» **Usando as informações**:
(1) No texto sobre sexualidade e gênero entre os índios brasileiros, em que ano Pero de Magalhães de Gândavo escreveu sobre os índios Tupinaés?
(2) Dê continuidade ao texto sobre sexualidade e gênero entre os índios brasileiros a partir do ponto em que ele termina.

Índios brasileiros reconheciam outras
formas
de sexualidade e gênero antes da colonização
Especial para o Humanitas
Francine Oliveira é Mestra em Teoria Literária
e Crítica de
Cultura. Mora em Juiz de Fora-MG
Há pesquisas que revelam que práticas que hoje seriam
chamadas de homossexualidade e expressões de transgeneridade eram
socialmente aceitas entre algumas tribos do território nacional antes da “colonização e
catequização dos índios”.
No livro “Devassos
no Paraíso”, de João Silvério Trevisan, pode-se encontrar evidências na
forma de relatos dos próprios portugueses que chegaram ao Brasil, como o do padre Manuel
da Nóbrega, que comentou que muitos colonos tinham índios como mulheres,
segundo os costumes da terra, em 1549.
Em 1576, o português Pero de
Magalhães de Gândavo revelou que os
índios Tupinaés se entregavam à sodomia “como
se neles não houvera razão de homens”.
Entre os Tupinambás, há relatos tanto de homossexualidade
masculina como feminina e, segundo o Tratado
Descritivo do Brasil, de Gabriel Soares de Souza, escrito em 1587,
havia entre os indígenas inclusive os que tinham “tenda pública”, para aqueles que os quisessem “como mulheres”, uma indicação do
que hoje chamaríamos d’e prostituição. Os “tibira” seriam
os índios “gays” e as “çacoaimbeguira”, as
índias “lésbicas.
Apesar dessa
aparente “liberdade sexual”,
havia entre os índios tupinambás uma cultura de superioridade do homem.
Membros da tribo casavam-se apenas com uma mulher, mas
entre os chefes era comum a poligamia, de forma que eles chegavam a esposar até
13 ou 14 mulheres.
Nessa sociedade, a mulher era vista como um objeto, de
acordo com Hans Staden, e ocorria, inclusive, de um homem dar sua esposa de
presente a outro homem quando se cansasse dela.
Entre os Guaicurus e Xamicos, é possível encontrar relatos
sobre os “kudína” ou
cudinhos, homens castrados que passavam a se vestir como mulheres e a executar
tarefas femininas, como a tecelagem.

» **Linhas fornecidas**:
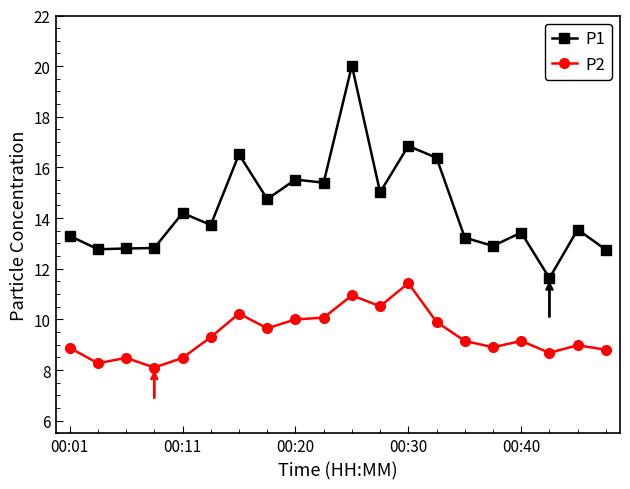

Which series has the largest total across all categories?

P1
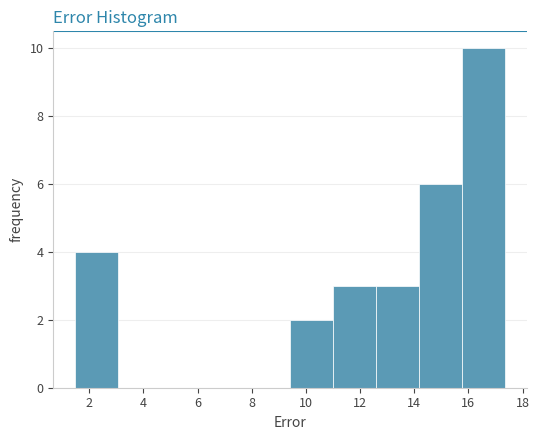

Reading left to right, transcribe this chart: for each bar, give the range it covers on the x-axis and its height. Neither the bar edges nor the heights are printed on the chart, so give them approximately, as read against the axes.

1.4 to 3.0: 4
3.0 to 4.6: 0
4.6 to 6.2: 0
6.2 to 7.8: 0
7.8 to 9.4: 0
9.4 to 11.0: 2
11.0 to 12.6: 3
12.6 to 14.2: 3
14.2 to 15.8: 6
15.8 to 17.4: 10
--
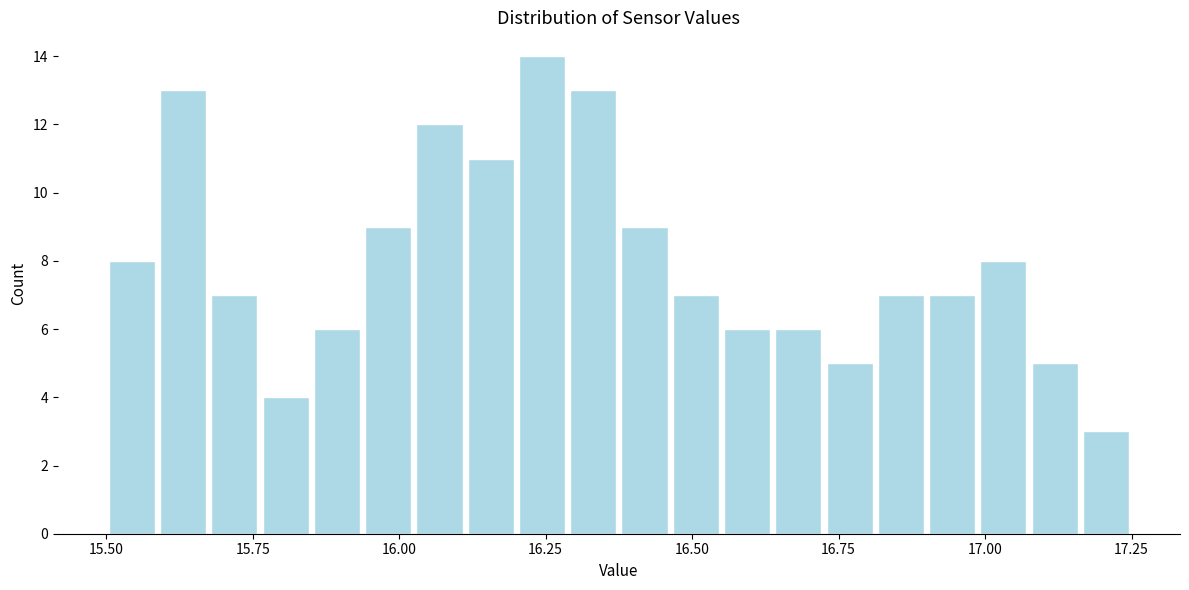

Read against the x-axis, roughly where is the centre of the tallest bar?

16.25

» **Respostas em ordem**:
(1) Em 1576.

(2)
Eles também se casavam com outros homens e assumiam o papel
sexual das mulheres.
Entre os Kadiwéu, o hábito da pintura corporal é
reconhecido como uma arte feminina.
Os complexos padrões da tribo são pintados pelas mulheres
mais velhas e pelos “kudína”,
homens efeminados que incorporavam todos os atributos da mulher e assumiam
papéis femininos naquela sociedade.
Segundo o antropólogo Luiz Mott, que dedicou grande parte
de sua vida acadêmica a pesquisar relações homoafetivas entre as tribos,
em tempos da Inquisição, foi a maior liberdade sexual e a nudez entre índios e
escravos que possibilitaram aos sodomitas europeus espaço privilegiado na
colônia para suas práticas homoeróticas. É importante notar como a
diversidade sexual e de gênero já estava presente em múltiplos territórios pelo
mundo, o que sugere como o
pensamento europeu cristão foi responsável pela imposição de uma moral que não
tem relação alguma com “naturalidade”.
À medida que a catequização ocorria no Brasil, essas
práticas foram sendo abolidas e condenadas por membros das próprias tribos que
aos poucos aprendiam sobre essa ideia construída de “pecado”. Portanto, não é tão errado assim afirmar que os
primeiros indícios de “homofobia” podem ter chegado ao Brasil
junto com a colonização, em 1500.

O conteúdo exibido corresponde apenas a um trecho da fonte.